The 2006 and 2007 seasons brought back-to-back MAC Championships and NCAA Tournament appearances for the Bobcats, earning Coach Macmillan the MAC Coach of the Year award in 2006 and the NFHCA West Region Coach of the Year award in 2007. The Bobcats went 11-12 in the 2008 season, placing third in the MAC, but would go on to win another championship in 2009. Ohio also made its third appearance in the NCAA tournament in the decade during the 2009 season.
Coach Macmillan also won his second MAC Coach of the Year honor for the outstanding work of the 2009 team. Freshman Andrea Biegalski earned the honor of MAC Freshman of the Year, capping off an incredible season. The 2000s were dominant years for the Bobcats, they placed 46 player on All-MAC teams, giving them confidence going into the next decade.
Coach Macmillan stayed with the Bobcats to begin the new decade and started it with a third-place conference finish at 12-10. The next season was another big one for the Bobcats, finishing 19-5 and with another MAC championship and NCAA tournament appearance.

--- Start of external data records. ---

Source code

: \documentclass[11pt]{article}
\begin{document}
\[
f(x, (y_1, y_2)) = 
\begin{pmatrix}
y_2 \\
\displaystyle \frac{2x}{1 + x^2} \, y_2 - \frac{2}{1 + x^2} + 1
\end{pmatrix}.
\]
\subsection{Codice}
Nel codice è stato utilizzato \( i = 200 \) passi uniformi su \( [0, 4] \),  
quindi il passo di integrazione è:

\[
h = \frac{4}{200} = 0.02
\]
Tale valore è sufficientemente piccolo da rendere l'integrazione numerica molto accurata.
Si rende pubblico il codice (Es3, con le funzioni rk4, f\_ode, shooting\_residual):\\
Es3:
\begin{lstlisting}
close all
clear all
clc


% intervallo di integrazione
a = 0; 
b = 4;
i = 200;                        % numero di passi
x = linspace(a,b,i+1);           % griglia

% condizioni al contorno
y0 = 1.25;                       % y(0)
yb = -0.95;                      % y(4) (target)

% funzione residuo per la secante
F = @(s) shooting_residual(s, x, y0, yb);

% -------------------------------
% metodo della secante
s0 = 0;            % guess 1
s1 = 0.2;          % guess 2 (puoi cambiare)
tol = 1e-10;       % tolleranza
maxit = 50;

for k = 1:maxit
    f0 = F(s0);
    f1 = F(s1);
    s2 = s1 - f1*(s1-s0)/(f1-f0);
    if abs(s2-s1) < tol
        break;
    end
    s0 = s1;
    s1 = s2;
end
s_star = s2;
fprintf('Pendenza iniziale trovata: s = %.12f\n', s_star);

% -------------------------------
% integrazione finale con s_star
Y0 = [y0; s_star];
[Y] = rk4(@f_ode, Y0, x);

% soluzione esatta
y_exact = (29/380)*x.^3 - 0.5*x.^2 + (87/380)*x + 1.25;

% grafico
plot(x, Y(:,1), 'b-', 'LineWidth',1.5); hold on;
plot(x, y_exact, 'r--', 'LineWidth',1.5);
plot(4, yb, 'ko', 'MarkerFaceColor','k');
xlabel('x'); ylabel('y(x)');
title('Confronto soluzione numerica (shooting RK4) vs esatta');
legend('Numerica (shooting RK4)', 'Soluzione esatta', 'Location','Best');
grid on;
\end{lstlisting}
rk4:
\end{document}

Coach Macmillan would win his third MAC Coach of the Year award for his efforts, while players Cayleigh Immelman won MAC Freshman of the year and Louzeth Schutte won MAC Player of the year.
The Bobcats continued the momentum into the next few seasons under Coach Macmillan, going 39-63 from 2012-2017. Due to her outstanding presence on the field, player Luli Gomez Temel won the MAC Player of the Year award for her efforts during the 2013 season.
The 2018 season began with a coaching change for the field hockey team, bringing alumnus Ali Johnstone in to take over the program. In her first season, Coach Johnstone led the Bobcats to a 5-12 record, finishing fourth in the MAC. Next season would be a split record of 8-8, with player Kendall Ballard earning the MAC Offensive Player of the Year award.
While the outlook for the future regarding sports may be uncertain, it is certain that Ohio field hockey will remain a force to be reckoned with within the Mid-American Conference. The team has been an important part to university history and will continue to be for years to come. Although the 2020 season may be on pause, there are lots of things to celebrate about these athletes.